Jérémie Fontanieu : Une fois élu à la présidence, Dimitri Medvedev aura-t-il les moyens d'écarter Vladimir Poutine ? En d'autres termes, pourra-t-il assumer d'éventuelles ambitions individuelles ?

Marie Jégo : En fait, dans un premier temps, il semble qu'il sera quand même assez bordé, puisque Vladimir Poutine dit qu'il sera son premier ministre. Maintenant, il a peut-être intérêt à développer une politique plus indépendante pour se maintenir au pouvoir parce que sans cela, il va être l'otage de la politique de Poutine. Il serait encore plus fâcheux pour lui d'être l'otage de la politique des hommes en uniforme, les "silovikis", qui poussent la Russie à devenir de plus en plus un Etat policier.
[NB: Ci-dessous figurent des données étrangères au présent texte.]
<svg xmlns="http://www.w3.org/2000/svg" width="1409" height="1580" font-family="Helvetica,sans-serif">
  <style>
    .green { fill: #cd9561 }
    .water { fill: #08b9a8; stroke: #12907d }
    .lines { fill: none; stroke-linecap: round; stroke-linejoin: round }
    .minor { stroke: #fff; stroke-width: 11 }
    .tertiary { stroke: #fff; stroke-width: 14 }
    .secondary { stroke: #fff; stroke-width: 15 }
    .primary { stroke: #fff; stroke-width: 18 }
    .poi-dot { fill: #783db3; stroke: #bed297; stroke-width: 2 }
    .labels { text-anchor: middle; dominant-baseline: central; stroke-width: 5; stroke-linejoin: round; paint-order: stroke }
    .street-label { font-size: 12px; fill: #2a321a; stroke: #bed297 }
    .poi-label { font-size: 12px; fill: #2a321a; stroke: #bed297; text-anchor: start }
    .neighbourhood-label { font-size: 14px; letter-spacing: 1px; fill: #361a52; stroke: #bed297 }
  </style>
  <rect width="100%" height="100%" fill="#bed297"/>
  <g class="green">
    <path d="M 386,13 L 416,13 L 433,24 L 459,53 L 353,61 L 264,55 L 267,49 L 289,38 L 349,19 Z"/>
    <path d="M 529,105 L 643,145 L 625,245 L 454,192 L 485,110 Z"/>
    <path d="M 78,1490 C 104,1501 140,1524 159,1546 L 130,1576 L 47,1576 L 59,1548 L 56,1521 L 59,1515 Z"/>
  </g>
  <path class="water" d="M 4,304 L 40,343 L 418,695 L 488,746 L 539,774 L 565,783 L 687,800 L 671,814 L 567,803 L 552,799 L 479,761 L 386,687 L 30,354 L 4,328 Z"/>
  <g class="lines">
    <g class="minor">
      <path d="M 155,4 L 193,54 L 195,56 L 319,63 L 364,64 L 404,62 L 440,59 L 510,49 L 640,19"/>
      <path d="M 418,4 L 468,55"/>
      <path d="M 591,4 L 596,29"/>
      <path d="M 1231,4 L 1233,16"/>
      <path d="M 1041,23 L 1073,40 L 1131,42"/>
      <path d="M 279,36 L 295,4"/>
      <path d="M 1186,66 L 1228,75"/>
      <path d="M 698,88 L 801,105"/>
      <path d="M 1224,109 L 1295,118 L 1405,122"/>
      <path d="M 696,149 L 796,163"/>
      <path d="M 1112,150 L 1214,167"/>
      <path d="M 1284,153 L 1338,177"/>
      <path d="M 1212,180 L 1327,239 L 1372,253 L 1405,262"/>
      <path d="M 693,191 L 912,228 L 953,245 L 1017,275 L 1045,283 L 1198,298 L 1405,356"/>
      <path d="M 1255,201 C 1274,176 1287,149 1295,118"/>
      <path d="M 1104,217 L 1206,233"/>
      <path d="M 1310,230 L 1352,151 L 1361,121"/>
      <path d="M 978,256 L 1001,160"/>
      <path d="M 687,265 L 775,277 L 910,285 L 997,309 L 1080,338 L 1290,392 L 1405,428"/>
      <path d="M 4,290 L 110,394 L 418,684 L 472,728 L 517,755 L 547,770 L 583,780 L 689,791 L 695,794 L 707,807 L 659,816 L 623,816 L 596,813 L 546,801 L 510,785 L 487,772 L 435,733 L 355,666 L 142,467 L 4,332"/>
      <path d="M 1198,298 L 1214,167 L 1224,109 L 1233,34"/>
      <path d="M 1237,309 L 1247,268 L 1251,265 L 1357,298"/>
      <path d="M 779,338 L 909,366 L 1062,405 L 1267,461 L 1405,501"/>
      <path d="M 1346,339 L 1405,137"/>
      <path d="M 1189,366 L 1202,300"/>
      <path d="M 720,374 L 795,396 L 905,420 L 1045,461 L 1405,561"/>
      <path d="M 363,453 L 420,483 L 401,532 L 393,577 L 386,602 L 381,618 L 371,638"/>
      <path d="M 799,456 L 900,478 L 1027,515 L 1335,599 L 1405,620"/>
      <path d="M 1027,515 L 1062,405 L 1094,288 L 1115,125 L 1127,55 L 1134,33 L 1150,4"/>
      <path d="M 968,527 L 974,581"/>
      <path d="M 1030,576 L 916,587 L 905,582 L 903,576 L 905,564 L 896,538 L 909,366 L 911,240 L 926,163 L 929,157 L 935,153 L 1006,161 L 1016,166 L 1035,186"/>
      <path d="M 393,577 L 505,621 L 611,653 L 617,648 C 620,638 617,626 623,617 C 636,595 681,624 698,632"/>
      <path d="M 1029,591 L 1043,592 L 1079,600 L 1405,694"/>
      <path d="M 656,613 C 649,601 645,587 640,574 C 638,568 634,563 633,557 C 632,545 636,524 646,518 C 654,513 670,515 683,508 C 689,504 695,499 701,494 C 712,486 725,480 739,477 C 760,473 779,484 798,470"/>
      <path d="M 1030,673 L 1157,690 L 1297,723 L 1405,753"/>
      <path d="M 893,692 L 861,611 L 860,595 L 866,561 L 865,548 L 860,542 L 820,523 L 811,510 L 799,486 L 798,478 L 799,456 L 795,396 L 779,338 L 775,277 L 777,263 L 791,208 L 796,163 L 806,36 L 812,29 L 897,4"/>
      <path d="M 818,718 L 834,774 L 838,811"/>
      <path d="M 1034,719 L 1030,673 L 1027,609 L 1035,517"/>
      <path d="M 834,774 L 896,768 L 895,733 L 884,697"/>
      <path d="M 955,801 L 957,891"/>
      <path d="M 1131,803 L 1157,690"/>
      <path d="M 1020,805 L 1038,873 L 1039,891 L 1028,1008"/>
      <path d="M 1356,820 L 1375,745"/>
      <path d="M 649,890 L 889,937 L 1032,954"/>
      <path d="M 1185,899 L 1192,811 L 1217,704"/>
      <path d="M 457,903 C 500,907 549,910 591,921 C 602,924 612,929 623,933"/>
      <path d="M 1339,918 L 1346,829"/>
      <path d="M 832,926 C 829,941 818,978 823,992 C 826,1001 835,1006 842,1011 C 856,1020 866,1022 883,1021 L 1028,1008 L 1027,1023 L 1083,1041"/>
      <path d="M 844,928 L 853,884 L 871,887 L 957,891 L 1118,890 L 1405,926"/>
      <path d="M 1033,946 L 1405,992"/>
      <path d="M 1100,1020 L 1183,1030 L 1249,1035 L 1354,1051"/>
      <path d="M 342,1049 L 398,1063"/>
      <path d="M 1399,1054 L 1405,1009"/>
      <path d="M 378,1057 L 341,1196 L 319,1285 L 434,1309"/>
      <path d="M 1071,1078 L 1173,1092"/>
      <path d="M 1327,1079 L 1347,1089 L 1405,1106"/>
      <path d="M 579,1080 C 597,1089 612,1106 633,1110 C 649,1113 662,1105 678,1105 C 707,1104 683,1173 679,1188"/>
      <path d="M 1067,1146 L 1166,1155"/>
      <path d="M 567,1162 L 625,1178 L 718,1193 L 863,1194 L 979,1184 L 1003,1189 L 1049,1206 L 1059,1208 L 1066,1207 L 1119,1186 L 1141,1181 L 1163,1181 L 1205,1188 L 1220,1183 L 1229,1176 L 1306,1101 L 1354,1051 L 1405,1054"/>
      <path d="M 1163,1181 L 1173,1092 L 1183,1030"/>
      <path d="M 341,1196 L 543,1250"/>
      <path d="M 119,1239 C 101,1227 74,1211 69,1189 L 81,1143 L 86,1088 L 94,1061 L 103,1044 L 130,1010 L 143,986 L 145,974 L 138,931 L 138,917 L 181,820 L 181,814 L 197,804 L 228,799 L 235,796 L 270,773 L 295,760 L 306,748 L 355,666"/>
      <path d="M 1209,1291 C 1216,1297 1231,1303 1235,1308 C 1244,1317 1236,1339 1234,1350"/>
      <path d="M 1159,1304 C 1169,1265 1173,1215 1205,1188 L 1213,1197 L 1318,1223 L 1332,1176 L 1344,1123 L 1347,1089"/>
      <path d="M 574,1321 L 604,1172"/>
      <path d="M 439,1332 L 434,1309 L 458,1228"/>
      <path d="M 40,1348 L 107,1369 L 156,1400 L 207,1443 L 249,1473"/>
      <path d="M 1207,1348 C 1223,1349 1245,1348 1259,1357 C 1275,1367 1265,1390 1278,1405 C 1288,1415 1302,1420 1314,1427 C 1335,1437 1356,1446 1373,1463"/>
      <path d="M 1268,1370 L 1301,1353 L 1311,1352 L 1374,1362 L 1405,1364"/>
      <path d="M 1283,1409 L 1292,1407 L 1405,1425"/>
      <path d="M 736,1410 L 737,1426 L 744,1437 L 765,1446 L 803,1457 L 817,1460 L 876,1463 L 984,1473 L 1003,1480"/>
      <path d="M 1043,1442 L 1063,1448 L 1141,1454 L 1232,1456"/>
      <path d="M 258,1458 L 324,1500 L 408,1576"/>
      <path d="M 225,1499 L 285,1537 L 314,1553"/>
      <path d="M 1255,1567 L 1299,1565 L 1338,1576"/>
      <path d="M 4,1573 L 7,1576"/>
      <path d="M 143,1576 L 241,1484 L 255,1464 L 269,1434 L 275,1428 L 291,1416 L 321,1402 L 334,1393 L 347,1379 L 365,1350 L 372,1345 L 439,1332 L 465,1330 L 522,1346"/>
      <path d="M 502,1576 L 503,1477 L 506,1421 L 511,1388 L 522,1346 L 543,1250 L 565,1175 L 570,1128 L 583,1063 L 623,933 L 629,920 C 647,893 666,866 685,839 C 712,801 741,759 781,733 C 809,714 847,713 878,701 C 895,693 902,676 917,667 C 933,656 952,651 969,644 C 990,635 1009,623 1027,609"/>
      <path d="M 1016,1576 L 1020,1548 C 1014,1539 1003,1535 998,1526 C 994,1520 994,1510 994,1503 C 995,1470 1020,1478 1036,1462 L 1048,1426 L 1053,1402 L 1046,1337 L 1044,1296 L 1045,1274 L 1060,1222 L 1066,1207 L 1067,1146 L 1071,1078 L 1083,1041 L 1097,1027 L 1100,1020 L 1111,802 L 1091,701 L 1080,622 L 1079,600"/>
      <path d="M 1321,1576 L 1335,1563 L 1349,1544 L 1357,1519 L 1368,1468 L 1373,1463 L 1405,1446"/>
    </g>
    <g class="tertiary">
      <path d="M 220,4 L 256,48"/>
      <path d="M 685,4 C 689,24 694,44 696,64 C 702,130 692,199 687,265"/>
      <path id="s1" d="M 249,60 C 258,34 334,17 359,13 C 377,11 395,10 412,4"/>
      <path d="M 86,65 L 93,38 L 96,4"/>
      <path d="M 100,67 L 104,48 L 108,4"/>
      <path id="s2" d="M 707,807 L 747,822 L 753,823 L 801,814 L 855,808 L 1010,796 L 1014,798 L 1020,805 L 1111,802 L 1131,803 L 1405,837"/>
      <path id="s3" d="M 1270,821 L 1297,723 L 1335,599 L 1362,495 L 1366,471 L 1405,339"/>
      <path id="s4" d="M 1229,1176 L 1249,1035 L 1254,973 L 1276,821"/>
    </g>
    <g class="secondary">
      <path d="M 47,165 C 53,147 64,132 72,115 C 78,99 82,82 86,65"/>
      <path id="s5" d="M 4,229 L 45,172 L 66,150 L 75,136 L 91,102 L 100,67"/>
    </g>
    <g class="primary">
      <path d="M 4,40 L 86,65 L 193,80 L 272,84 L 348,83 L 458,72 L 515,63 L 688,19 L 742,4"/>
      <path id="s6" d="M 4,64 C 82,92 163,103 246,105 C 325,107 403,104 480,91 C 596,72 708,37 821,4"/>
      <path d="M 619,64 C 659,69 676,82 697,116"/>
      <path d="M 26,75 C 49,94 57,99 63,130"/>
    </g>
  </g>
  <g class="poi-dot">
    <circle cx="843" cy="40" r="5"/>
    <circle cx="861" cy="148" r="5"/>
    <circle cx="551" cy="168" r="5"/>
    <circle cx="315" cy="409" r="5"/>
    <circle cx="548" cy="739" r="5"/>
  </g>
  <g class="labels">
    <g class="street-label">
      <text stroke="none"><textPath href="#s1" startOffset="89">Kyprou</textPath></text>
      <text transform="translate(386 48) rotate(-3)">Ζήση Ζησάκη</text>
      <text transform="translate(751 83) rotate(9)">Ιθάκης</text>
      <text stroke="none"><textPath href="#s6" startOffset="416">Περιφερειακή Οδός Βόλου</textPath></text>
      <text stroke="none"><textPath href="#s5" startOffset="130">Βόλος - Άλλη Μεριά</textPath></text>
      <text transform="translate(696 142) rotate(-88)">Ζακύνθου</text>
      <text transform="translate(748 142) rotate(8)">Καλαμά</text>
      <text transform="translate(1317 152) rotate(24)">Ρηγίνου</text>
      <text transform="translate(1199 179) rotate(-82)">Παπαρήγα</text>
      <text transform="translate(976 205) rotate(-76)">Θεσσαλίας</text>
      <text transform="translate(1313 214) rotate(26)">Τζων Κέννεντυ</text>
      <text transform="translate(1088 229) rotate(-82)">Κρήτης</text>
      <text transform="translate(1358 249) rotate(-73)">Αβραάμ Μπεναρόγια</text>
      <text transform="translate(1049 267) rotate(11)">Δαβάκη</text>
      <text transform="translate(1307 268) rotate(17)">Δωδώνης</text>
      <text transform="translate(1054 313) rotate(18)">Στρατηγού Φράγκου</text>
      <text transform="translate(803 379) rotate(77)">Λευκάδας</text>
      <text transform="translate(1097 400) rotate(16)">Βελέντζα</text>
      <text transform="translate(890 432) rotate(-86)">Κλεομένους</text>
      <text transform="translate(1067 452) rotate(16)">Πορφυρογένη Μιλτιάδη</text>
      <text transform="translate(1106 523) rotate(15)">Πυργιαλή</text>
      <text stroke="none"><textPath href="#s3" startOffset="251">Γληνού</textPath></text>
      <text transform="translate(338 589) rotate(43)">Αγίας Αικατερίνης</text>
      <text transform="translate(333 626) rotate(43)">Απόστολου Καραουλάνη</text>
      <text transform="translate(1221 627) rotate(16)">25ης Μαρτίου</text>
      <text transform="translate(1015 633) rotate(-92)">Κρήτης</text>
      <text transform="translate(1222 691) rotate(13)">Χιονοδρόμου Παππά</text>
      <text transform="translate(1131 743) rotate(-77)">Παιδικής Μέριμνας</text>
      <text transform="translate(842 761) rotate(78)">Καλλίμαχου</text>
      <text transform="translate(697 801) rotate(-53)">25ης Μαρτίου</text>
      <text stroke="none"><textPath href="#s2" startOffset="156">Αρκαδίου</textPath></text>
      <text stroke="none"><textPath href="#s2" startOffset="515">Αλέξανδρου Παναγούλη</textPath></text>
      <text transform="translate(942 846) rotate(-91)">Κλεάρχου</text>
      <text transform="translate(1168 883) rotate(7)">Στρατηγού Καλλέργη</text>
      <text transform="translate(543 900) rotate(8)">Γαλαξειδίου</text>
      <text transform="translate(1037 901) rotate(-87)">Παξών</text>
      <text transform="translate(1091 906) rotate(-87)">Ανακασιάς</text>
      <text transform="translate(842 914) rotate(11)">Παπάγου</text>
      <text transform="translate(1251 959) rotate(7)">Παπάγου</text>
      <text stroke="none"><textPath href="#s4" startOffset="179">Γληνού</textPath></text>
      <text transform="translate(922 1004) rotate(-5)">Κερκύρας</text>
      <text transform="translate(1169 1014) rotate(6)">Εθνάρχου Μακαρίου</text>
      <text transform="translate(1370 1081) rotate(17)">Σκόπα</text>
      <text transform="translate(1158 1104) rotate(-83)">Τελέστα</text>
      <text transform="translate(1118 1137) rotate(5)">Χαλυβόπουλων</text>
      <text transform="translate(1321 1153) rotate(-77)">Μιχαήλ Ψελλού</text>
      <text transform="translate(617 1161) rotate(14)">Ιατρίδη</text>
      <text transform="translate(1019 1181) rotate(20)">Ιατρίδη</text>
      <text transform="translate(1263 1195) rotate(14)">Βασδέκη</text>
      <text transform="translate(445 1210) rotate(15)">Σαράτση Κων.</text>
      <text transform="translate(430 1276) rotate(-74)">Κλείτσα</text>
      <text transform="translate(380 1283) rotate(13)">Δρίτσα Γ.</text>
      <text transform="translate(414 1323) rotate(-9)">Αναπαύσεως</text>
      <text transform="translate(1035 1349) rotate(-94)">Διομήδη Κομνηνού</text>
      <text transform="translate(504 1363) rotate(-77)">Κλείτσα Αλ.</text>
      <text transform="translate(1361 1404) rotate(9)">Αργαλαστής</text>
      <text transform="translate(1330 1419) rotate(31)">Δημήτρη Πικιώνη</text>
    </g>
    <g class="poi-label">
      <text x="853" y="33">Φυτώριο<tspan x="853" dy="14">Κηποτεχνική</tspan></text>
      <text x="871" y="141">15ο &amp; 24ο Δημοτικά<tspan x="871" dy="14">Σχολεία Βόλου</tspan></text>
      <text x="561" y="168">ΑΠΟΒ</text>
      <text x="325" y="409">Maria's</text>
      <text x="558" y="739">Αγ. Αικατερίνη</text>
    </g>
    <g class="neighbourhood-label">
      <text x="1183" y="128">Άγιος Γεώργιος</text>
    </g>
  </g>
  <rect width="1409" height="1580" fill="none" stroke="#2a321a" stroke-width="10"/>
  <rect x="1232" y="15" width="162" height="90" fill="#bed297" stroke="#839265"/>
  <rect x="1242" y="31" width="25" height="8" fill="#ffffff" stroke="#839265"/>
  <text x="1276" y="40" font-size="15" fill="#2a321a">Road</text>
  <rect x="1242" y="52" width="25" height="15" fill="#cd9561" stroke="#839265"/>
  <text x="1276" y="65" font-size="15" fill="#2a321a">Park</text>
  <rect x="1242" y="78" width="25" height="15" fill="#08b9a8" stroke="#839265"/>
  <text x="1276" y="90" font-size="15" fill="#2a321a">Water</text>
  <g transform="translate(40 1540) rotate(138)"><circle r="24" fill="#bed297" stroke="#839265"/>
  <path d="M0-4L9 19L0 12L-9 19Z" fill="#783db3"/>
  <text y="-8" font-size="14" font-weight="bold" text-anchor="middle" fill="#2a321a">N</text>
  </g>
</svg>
RACHID : M. Medvedev et M. Poutine se sont-ils mis d'accord pour changer la Constitution après les élections, Constitution qui donnerait plus de pouvoir au premier ministre ?

Marie Jégo : Officiellement, rien de tel n'a été annoncé bien sûr. Néanmoins, Vladimir Poutine a fait une allusion à cela. C'était le 14 février, lors de sa conférence au Kremlin. Il a dit que pour que le travail du gouvernement soit plus efficace, il fallait lui donner plus de pouvoirs. Le problème, c'est qu'en faisant cela, il ruine le système qu'il a mis en place pendant huit ans de la verticale du pouvoir, où tout est subordonné au président puisque maintenant, depuis 2004, même les gouverneurs de région sont proposés par le Parlement régional et nommés par le Kremlin.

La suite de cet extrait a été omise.